== GIVEN EXERCISE 1 ==
In the passage on the summer outreach work, swap "School of Public Policy and Administration" for "College of Education" and write out the stretch from "The work this" through "and Leadership course.".
== GIVEN EXERCISE 2 ==
According to the passage on the summer outreach work, in what year was the College Awareness Reaching Everyone (CARE) agenda introduced?

== SOURCE DOCUMENT ==
The summer 2013 work continues the College Awareness Reaching Everyone (CARE) agenda introduced in 2009 as a central activity of the ASPIRE community. The outreach, service learning, and community-based research activities build leadership skills for the undergraduate students, and the activities provide additional opportunities for pre-service teachers to develop culturally responsive interaction styles and practices. The high school students benefit from interactions on the campus and by building relationships with undergraduates who are successful students and near peer role models. Taria Pritchett, English Education Class of 2012, who initiated Operation CARE when she was president of ASPIRE, returned to campus on July 19th to conduct sessions on writing competitive college essays. Taria is now a member of the English faculty at Mt. Pleasant High School. Her teaching load next year will include developmental and IB courses.
The work this summer continues with support from the Office of Undergraduate Research and Experiential learning, with added support from the School of Public Policy and Administration. Several of the undergraduates are conducting research to fulfill credit requirements in a new Public Policy, Education, and Leadership course.

== DATA PROVIDED ==
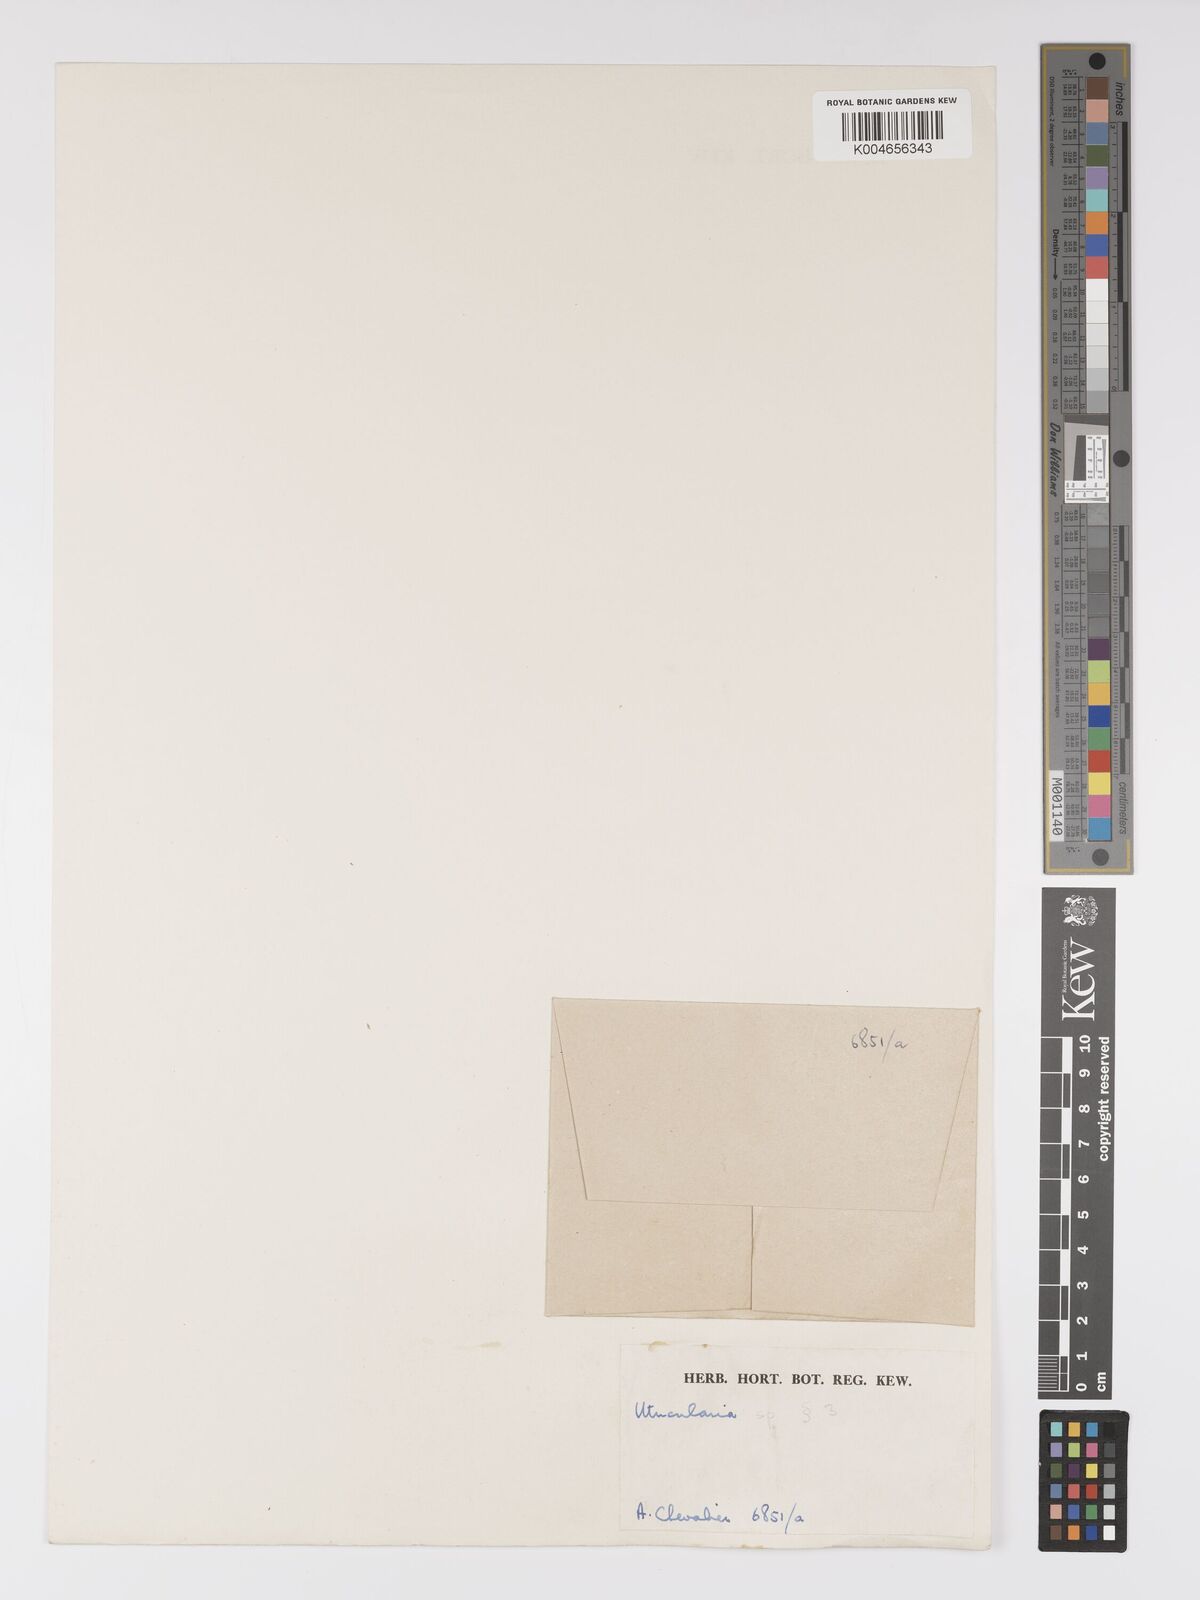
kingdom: Plantae
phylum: Tracheophyta
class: Magnoliopsida
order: Lamiales
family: Lentibulariaceae
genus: Utricularia
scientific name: Utricularia spiralis
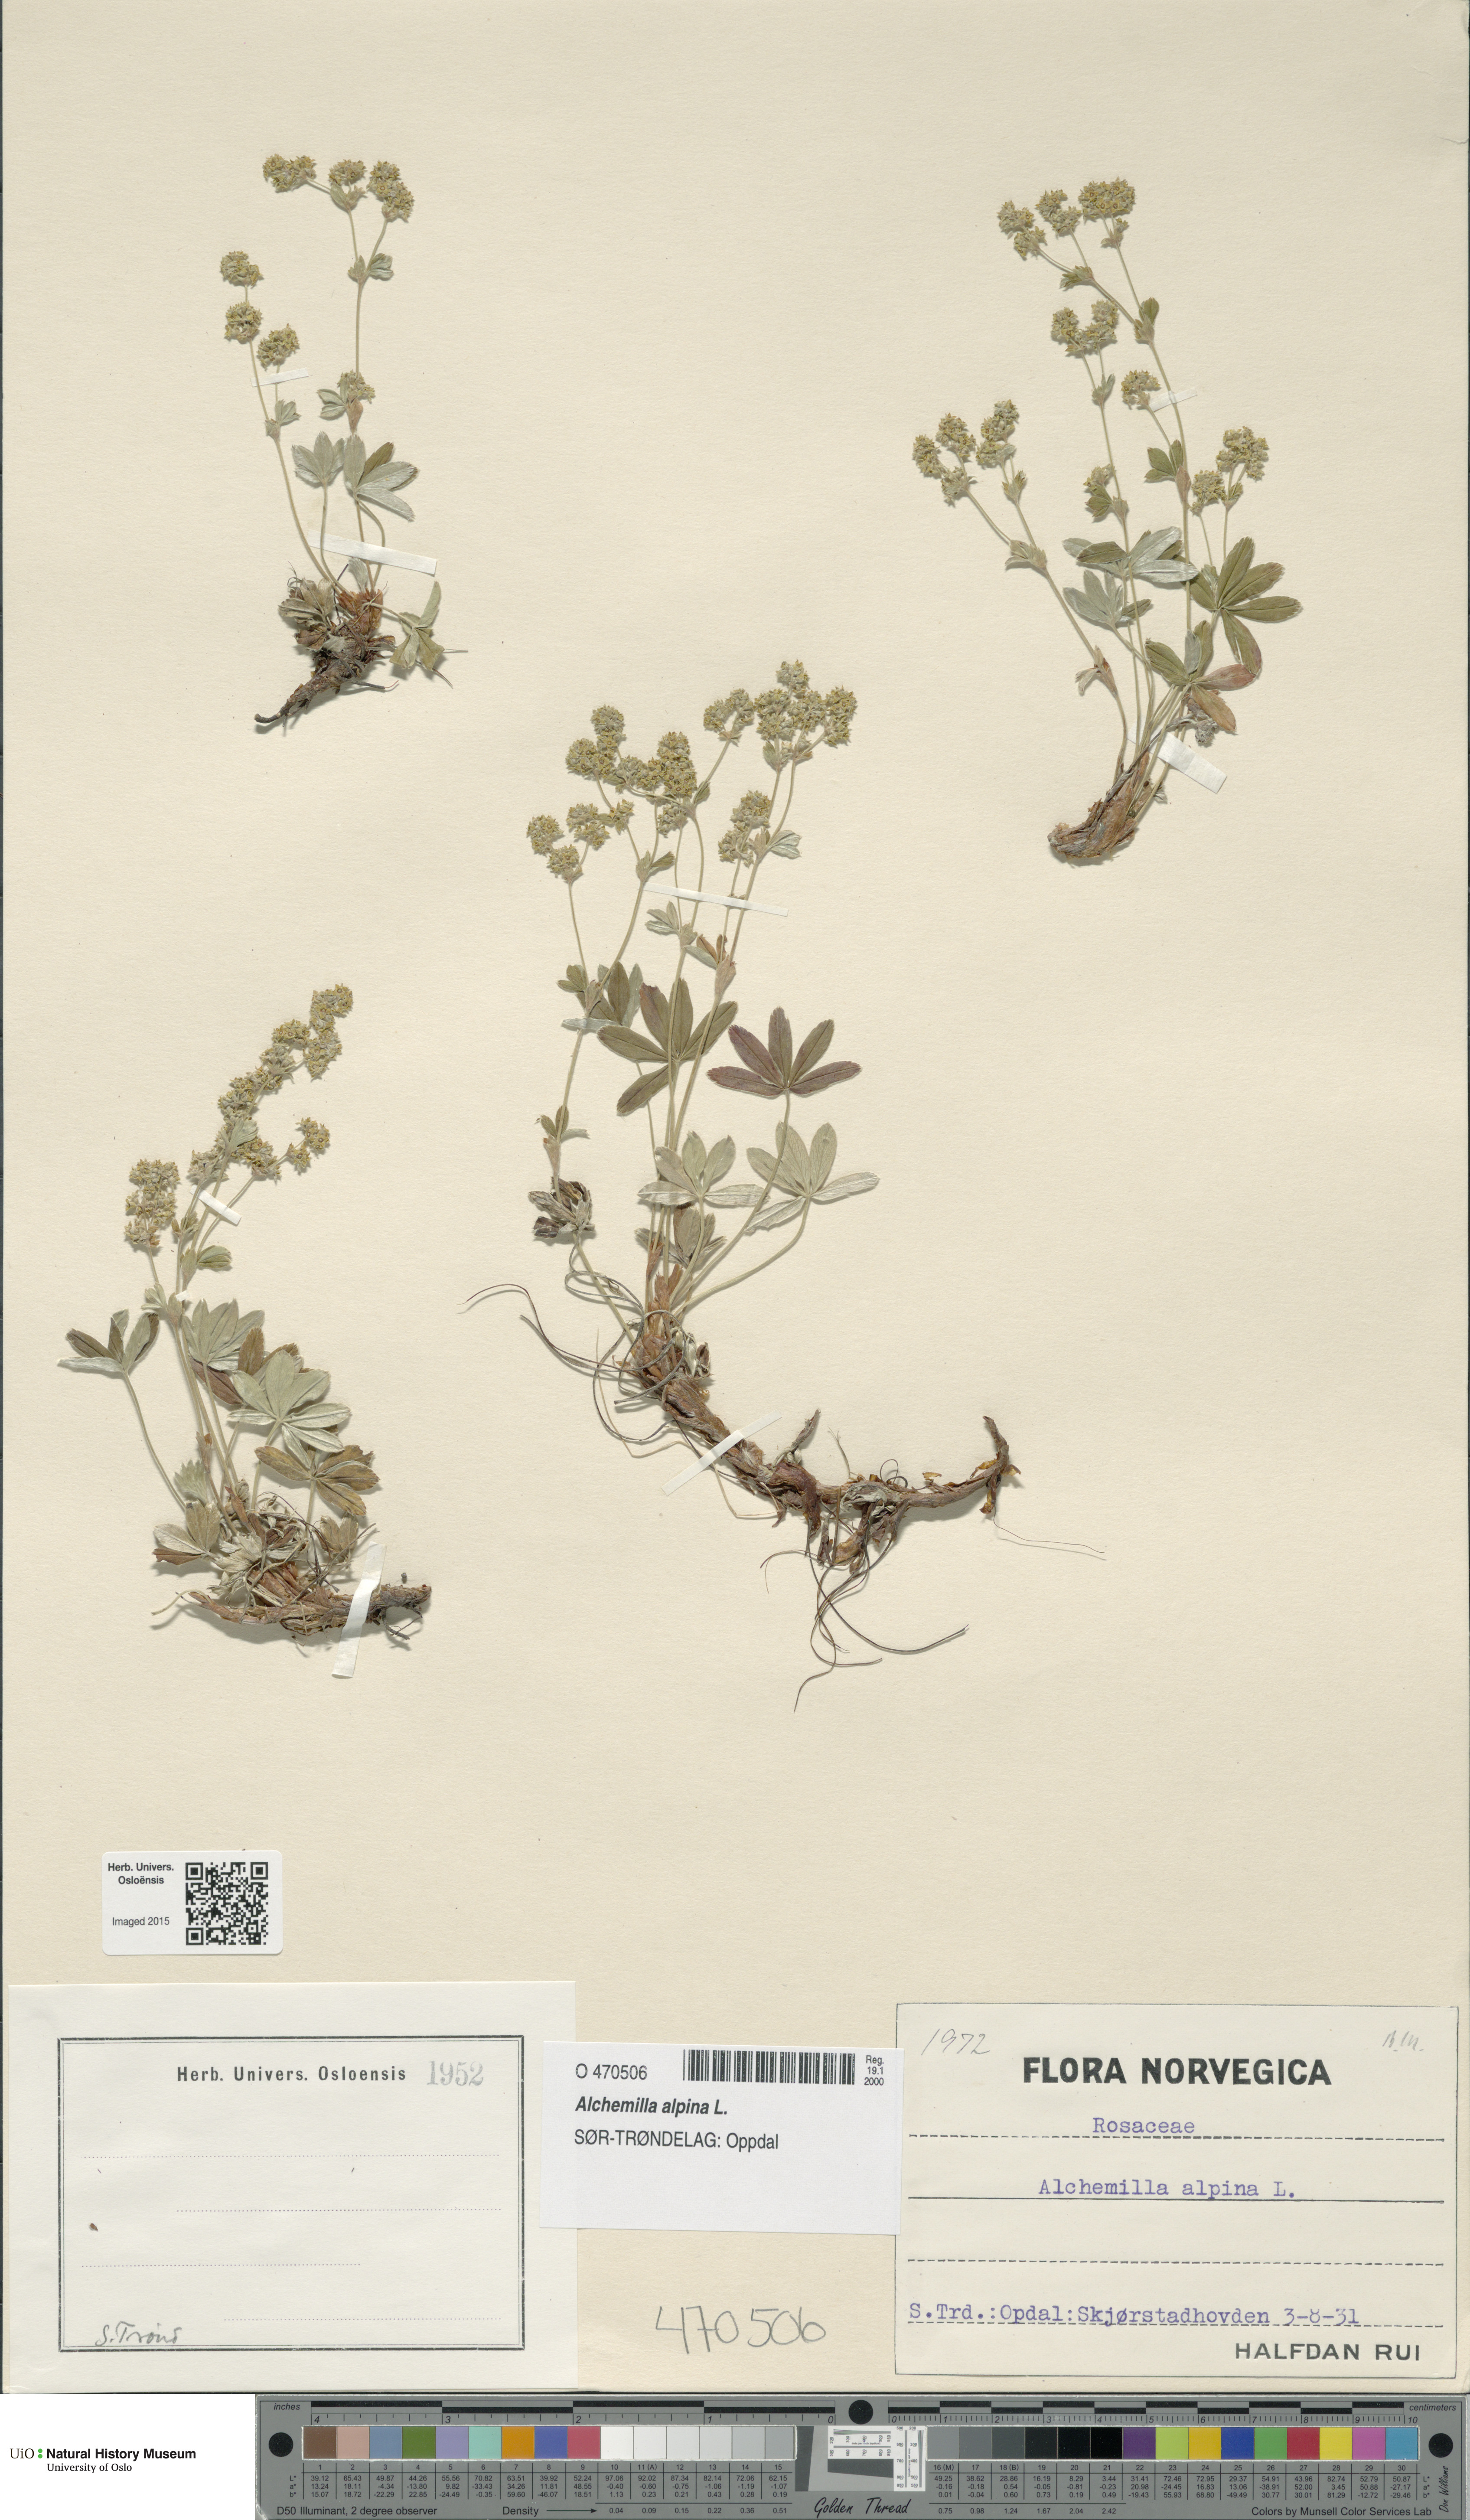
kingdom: Plantae
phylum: Tracheophyta
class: Magnoliopsida
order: Rosales
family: Rosaceae
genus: Alchemilla
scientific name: Alchemilla alpina
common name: Alpine lady's-mantle
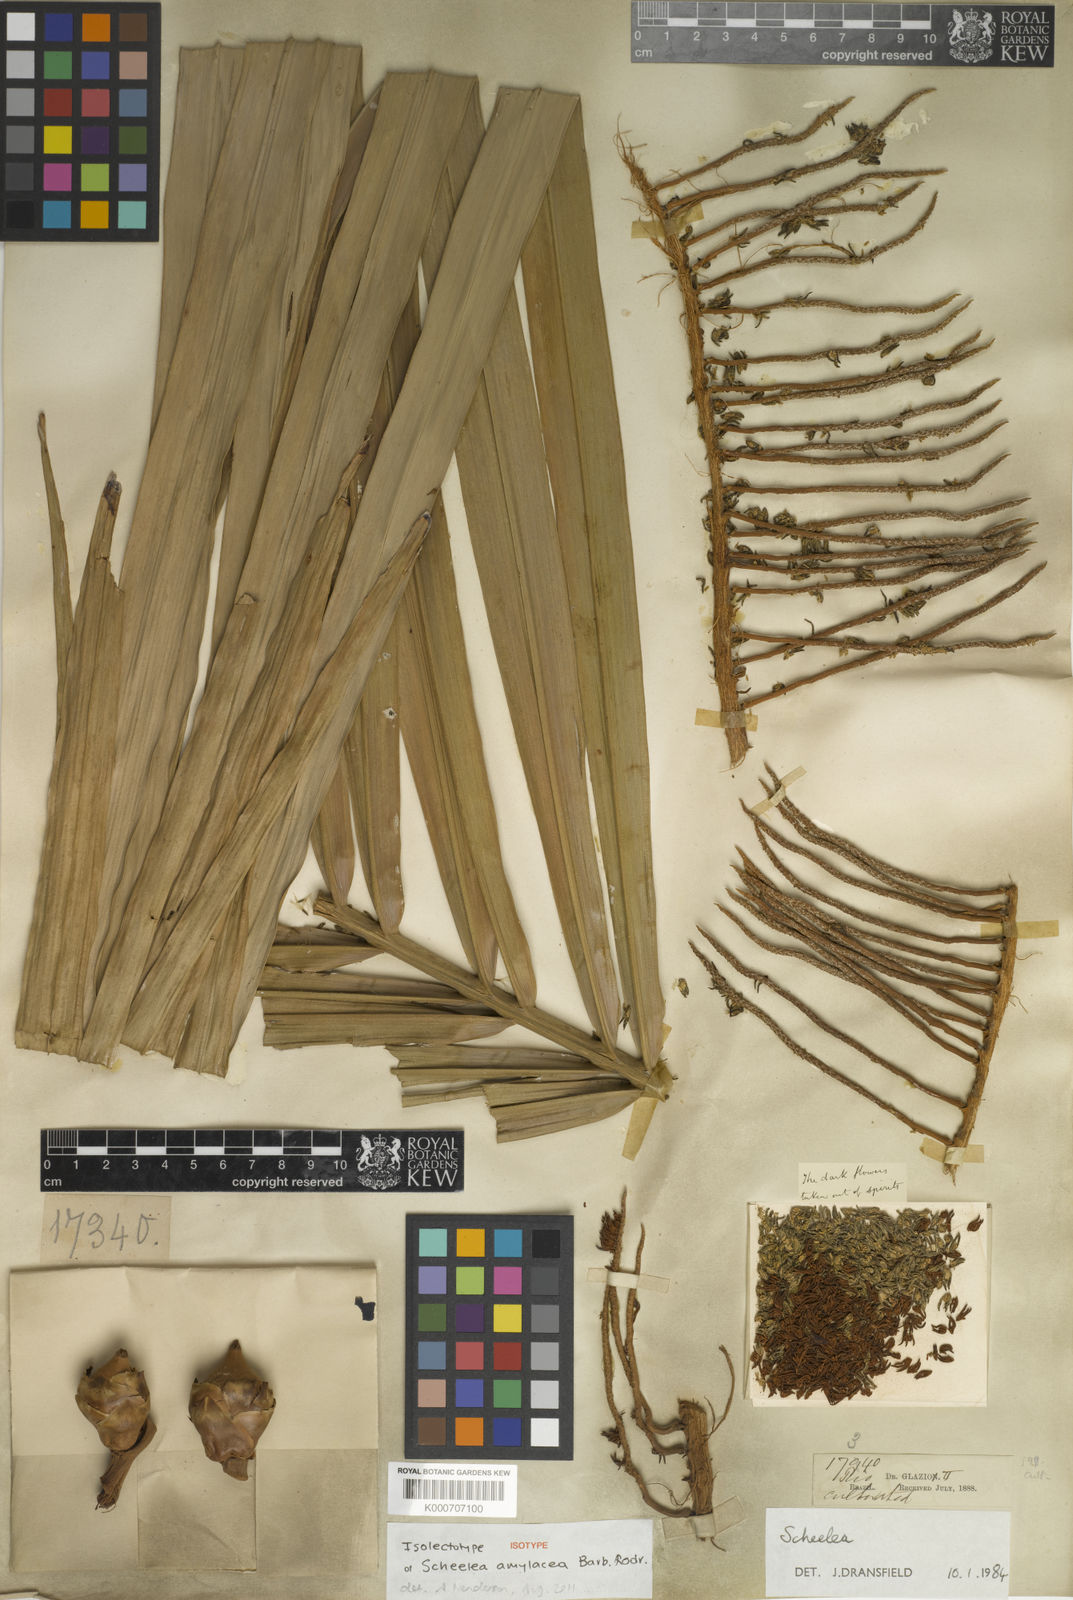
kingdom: Plantae
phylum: Tracheophyta
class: Liliopsida
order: Arecales
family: Arecaceae
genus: Attalea
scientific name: Attalea amylacea
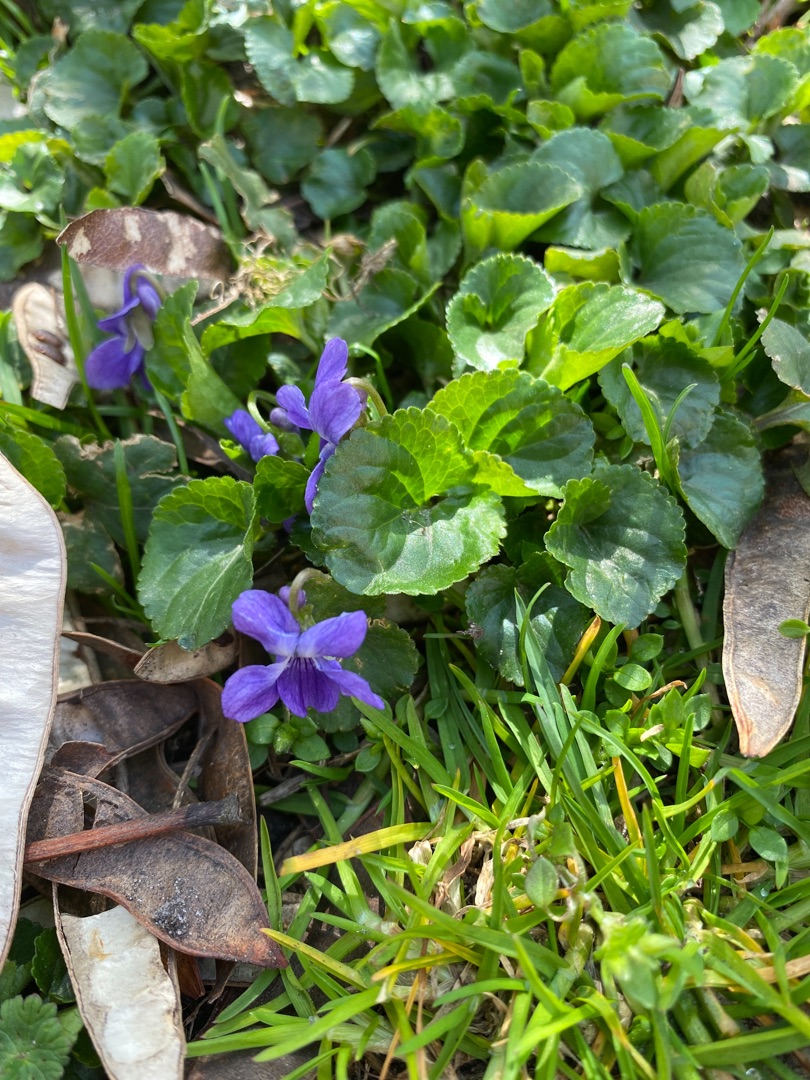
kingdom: Plantae
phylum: Tracheophyta
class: Magnoliopsida
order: Malpighiales
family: Violaceae
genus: Viola
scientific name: Viola odorata
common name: Marts-viol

== CORRECT RESPONSE 1 ==
The work this summer continues with support from the Office of Undergraduate Research and Experiential learning, with added support from the College of Education. Several of the undergraduates are conducting research to fulfill credit requirements in a new Public Policy, Education, and Leadership course.

== CORRECT RESPONSE 2 ==
2009